Representatives of River Forest village government and the township will continue to discuss issues related to possible collaboration before both boards meet for a fuller conversation at a later date.
While unanimously agreeing Monday that they should meet with their township counterparts, village trustees determined that they want see what comes out of another session between Village Administrator Eric Palm and Township Supervisor Carla Sloan.
The call to stay the course came after an email and press release were received by trustees at 5:13 p.m. Monday night – a little more than 90 minutes before the regular village meeting. The email and release from the township called for full boards to meet.
Trustees and Village President Catherine Adduci expressed concerns that the press release made misrepresentations about the reason for HB 4425, legislation that would allow voters to decide by referendum whether the village and township should merge.
Toward that end, a letter will be sent to Sloan sometime this week that will explain the bill and what the village sees as the benefits of collaborating and aligning services. The letter also will focus on the township owned Community Center and where it fits in to the conversation.
Palm will report back to trustees on the progress of his conversation with Sloan and at that time trustees will determine what action to take.
It might be more productive for both boards to meet when emotions are lower, Adduci said.
"We welcome the opportunity to sit down and work together in the best interest of the taxpayers," Adduci said. "There has to be context. There has to be a clear vision and direction of the conversation."
Reached Tuesday morning, Sloan said it sounded like the township and the village were "a little bit apart" as to the next step. But she couldn't provide a formal response until she heard directly from the village. "Until I speak with representatives from the village, I cannot officially comment on what the next step will be. The important thing is that we're talking," said Sloan.
Trustee Colleen Horrigan said Monday that it was clear, too, that misinformation would have to be ironed out before both sides meet.
Palm and Sloan met for about 90 minutes last week about the proposed legislation and other related issues. He tried to stress that there are two separate issues involved: one relates to services and the other related to governance.
"We want to maintain services, enhance them, find efficiencies and improve them wherever we can. There's a better synergy on the human relations aspects that will enhance services for residents of River Forest," Palm said.
In addition, Palm stressed that there is the governance structure. It's incumbent upon the village to find ways of providing services at a lower cost. Merging administrative functions would be the best way of attaining that, he said.
What entity will ultimately provide those services could rest with the voters of River Forest if current legislation gets through both houses of the General Assembly and is signed by Gov. Pat Quinn. A referendum will be placed on the ballot – perhaps as early as November – calling for consolidation. If that were successful, services would be transferred to and performed by the village. The bill also calls for a tax to be levied that would be designated to pay for social services. The village would assume oversight of all township assets, including the Community Center. The role of the township elected officials also would end.
In a call for the meeting, Sloan in the press release said her board wanted to express the township's opposition to any village attempt to eliminate the township.

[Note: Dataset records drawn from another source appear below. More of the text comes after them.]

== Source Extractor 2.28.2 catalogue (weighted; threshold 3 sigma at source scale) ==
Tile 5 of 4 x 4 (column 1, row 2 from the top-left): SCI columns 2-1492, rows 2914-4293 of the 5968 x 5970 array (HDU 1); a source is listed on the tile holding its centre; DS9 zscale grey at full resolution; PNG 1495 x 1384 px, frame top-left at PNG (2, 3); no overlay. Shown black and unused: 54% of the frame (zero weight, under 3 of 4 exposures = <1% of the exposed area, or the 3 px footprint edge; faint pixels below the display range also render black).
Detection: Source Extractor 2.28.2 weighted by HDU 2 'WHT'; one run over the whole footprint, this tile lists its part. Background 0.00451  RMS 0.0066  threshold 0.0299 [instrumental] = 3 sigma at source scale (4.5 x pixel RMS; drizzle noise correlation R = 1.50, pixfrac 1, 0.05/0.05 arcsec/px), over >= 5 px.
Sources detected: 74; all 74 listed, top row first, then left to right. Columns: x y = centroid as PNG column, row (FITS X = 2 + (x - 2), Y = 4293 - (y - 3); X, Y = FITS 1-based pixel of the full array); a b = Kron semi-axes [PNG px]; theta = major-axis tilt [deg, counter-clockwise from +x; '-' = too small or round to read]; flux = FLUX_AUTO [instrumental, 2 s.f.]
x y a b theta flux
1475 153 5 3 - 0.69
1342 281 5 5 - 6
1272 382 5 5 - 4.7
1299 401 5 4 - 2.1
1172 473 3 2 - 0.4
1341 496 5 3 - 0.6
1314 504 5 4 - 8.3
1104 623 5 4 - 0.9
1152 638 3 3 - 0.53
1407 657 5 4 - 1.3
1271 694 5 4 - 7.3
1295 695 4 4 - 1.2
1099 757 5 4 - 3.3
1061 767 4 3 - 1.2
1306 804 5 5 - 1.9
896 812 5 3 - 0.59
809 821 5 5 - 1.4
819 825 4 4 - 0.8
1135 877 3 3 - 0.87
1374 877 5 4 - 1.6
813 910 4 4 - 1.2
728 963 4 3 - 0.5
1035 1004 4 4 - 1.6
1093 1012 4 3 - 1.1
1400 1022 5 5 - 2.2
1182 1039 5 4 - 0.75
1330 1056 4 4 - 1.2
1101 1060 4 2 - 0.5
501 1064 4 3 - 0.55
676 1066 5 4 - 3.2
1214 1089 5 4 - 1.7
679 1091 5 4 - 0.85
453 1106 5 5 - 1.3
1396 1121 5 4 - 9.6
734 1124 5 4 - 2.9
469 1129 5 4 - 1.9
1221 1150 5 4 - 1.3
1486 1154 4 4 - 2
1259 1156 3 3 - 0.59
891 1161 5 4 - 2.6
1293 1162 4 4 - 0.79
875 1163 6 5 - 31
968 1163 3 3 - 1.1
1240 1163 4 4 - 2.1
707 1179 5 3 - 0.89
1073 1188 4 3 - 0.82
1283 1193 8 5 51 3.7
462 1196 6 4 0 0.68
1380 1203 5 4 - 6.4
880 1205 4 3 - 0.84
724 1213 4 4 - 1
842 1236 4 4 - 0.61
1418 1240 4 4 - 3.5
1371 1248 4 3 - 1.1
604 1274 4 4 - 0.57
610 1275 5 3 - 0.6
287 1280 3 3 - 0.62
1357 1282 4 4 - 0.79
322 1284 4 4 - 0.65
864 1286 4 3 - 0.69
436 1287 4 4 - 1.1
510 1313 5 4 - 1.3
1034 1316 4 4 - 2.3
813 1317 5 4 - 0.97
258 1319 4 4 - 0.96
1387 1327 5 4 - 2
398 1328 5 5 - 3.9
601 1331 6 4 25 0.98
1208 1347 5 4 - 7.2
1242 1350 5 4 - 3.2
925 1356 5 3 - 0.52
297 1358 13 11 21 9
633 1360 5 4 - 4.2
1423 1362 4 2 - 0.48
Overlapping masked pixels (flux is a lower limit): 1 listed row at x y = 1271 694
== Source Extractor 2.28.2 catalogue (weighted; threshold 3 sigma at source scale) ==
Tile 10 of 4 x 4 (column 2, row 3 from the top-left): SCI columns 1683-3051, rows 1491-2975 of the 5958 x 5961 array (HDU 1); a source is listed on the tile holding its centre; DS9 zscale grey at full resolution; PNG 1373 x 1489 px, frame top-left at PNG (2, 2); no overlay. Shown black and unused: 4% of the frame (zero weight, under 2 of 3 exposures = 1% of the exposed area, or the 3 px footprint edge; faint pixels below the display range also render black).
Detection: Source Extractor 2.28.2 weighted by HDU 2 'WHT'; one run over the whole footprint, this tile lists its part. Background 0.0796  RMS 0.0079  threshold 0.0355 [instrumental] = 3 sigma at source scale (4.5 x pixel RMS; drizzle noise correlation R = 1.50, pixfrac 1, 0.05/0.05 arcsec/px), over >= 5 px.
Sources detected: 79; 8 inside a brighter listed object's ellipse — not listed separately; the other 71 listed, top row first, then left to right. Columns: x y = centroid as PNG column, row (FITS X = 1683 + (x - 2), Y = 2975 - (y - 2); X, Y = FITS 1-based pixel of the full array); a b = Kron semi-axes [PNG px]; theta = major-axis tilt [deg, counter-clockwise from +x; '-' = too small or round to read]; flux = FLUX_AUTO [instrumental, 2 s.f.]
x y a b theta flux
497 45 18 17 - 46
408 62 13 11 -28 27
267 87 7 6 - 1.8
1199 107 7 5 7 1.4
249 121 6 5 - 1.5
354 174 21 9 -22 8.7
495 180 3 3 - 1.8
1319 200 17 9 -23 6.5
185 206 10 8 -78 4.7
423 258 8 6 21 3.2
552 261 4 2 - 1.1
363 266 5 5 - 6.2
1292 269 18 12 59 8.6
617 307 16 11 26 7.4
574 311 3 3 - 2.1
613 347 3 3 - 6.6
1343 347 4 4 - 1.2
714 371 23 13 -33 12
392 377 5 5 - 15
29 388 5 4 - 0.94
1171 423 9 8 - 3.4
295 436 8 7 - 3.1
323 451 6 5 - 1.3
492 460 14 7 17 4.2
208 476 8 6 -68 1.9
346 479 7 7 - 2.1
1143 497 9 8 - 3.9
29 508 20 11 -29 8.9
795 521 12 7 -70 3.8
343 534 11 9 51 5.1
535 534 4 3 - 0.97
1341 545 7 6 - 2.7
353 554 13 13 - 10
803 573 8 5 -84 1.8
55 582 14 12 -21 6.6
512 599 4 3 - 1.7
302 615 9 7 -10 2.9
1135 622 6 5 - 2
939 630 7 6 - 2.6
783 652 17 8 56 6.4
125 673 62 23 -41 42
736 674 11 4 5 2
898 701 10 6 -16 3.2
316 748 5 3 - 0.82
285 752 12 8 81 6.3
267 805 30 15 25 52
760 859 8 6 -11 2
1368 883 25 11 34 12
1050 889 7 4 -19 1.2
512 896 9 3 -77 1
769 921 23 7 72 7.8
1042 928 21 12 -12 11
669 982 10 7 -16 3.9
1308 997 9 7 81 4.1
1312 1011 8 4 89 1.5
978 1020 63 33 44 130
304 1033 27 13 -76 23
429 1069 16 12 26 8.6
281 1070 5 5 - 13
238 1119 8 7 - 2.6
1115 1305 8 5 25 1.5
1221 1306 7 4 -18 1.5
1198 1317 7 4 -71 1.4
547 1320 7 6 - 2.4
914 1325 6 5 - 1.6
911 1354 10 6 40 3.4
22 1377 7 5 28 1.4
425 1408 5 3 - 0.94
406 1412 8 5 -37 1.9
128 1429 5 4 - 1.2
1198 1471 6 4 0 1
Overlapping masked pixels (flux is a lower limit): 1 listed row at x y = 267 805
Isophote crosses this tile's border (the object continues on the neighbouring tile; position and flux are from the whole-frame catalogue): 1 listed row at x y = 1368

The bill is clear, said Adduci, who supports Welch's bill. "It's about giving voters a voice in how government should be run. The question is that we ask the voters. It's not up to us."
Trustee Tom Cargie was emphatic. "We're not doing anything here. The legislation's in Springfield, not here," Cargie said.
Trustee Tom Dwyer was a little disconcerted on why the township was in such an emotional state about this.
Sloan, in her statement, said the township wanted to educate village officials about services and explore ways in which both units of government can improve collaboration. She said in the statement that elimination of the township would not result in improved efficiency, largely because there is currently no duplication of services between the two units of government.